Extracted text ::
★ ★ ★ ★ ★
Ms L. B. Hallam, Crown Advocate.
JUDGMENT
THE BAILIFF:
1. On 20 March 2023, we dismissed an appeal brought by Aaran Howard Eastwood ("the Appellant") against a sentence imposed by the Inferior Number of this Court (the Deputy Bailiff and Jurats Crill and Le Cornu presiding) on 16 December 2022 (AG v Eastwood and De Andrade [2022] JRC 294) whereby the Inferior Number sentenced the Appellant to 15 months imprisonment for being knowingly concerned in the fraudulent evasion of the duty chargeable imported on goods contrary to Article 61(2)(a) of the Customs and Excise (Jersey) Law 1999 and one month imprisonment concurrent with respect to a charge of being knowingly concerned in the fraudulent evasion of the prohibition on the importation of goods contrary to the same Article and Law.
2. In imposing these sentences, the sentencing court departed from the conclusions of the Attorney General which had been to the effect that Count 1 should be met with 180 hours community service and Count 2 with 40 hours community service, concurrent.
3. A declaration of benefit and confiscation order was made together with an order for the forfeiture and destruction of the tobacco and cigarettes seized, although these items do not form part of the instant appeal.
4. When dismissing the appeal, this Court said that it would set out its reasons on a subsequent occasion. These, in brief, are those reasons.
5. There was no dispute as to the factual background to the case and what it was that the Appellant had done. The facts were characterised by the sentencing court in its judgment and we do not propose to set them out at any great length.
★ ★ ★ ★ ★
Request 1 :: From the judgment, set down everything from "2. In imposing" down to "community service, concurrent.".
Request 2 :: List every prison term and every amount of community service hours that the judgment mentions.
The material after this point comes from a separate source, unrelated to the judgment.
★ ★ ★ ★ ★
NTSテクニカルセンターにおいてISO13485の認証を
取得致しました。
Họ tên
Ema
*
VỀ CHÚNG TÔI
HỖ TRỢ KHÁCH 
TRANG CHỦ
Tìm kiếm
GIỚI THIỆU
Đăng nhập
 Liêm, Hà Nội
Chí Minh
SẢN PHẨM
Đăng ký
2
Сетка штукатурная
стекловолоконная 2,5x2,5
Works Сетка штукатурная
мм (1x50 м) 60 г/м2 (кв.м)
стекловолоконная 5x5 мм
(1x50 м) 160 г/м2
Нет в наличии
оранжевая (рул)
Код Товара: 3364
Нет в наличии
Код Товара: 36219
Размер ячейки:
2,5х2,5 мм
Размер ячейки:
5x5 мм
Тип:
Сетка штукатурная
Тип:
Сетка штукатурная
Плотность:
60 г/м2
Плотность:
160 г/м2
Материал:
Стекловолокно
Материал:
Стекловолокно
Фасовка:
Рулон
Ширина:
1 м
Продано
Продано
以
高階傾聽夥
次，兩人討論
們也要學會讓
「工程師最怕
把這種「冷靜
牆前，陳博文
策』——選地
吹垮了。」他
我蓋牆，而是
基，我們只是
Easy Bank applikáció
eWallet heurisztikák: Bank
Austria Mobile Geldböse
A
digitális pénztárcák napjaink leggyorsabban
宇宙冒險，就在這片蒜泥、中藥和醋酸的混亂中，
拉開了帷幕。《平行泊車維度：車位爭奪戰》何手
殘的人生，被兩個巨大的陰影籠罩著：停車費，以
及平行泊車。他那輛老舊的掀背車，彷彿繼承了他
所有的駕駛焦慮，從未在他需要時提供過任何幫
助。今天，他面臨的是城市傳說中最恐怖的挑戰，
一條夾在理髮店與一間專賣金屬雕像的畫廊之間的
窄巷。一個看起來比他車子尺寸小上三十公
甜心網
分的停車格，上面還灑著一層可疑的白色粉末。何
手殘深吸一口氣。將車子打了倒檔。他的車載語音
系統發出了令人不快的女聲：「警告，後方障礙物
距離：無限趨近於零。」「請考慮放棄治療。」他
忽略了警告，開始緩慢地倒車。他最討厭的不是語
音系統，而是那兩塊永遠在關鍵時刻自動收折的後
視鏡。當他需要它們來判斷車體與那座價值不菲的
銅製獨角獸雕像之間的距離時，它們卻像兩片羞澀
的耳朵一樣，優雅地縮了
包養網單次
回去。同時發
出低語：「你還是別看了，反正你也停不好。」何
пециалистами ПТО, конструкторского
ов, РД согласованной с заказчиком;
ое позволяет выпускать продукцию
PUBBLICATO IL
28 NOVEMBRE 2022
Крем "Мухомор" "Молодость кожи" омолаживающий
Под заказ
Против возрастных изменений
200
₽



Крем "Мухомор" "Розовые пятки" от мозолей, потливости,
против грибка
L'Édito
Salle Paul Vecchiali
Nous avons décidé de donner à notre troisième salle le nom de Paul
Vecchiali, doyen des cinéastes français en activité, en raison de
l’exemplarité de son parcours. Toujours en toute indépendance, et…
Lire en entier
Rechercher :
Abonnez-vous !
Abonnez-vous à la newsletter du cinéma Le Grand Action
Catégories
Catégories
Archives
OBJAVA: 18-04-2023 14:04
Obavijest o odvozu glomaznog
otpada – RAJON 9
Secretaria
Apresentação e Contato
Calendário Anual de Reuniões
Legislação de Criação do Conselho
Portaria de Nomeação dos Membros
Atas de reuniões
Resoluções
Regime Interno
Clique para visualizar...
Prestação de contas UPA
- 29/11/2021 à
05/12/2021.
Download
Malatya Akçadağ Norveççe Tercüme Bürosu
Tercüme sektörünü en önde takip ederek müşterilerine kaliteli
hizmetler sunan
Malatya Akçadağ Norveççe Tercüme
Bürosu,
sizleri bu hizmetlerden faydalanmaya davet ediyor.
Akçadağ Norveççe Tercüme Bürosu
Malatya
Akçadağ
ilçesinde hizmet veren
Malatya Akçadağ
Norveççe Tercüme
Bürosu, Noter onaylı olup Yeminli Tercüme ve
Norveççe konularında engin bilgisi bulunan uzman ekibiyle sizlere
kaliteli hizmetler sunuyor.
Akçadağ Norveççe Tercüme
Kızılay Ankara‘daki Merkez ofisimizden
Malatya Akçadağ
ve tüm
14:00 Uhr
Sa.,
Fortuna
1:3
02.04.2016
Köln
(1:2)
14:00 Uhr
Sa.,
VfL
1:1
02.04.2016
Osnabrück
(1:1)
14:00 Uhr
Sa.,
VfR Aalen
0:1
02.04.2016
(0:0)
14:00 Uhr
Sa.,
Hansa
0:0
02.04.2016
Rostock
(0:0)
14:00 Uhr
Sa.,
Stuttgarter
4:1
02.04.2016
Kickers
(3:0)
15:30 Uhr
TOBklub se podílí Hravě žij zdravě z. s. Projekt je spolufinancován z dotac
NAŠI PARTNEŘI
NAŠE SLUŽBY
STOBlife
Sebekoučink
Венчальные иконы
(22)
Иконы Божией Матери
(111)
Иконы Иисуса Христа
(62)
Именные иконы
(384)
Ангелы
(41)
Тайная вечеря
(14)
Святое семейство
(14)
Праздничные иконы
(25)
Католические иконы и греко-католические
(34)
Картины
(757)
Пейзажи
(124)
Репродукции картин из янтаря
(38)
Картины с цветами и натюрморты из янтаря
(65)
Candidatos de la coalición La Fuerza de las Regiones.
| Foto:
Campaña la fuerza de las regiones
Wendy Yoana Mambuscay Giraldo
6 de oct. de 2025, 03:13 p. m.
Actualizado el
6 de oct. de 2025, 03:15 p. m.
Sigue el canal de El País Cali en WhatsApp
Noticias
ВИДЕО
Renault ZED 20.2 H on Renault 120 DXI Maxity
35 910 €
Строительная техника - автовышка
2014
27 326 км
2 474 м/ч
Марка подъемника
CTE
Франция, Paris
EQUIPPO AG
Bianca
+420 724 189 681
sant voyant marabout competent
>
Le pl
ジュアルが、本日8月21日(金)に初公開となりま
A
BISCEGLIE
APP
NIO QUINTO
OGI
★ ★ ★ ★ ★
Task answer 1 ::
2. In imposing these sentences, the sentencing court departed from the conclusions of the Attorney General which had been to the effect that Count 1 should be met with 180 hours community service and Count 2 with 40 hours community service, concurrent.

Task answer 2 ::
- 15 months imprisonment
- one month imprisonment
- 180 hours community service
- 40 hours community service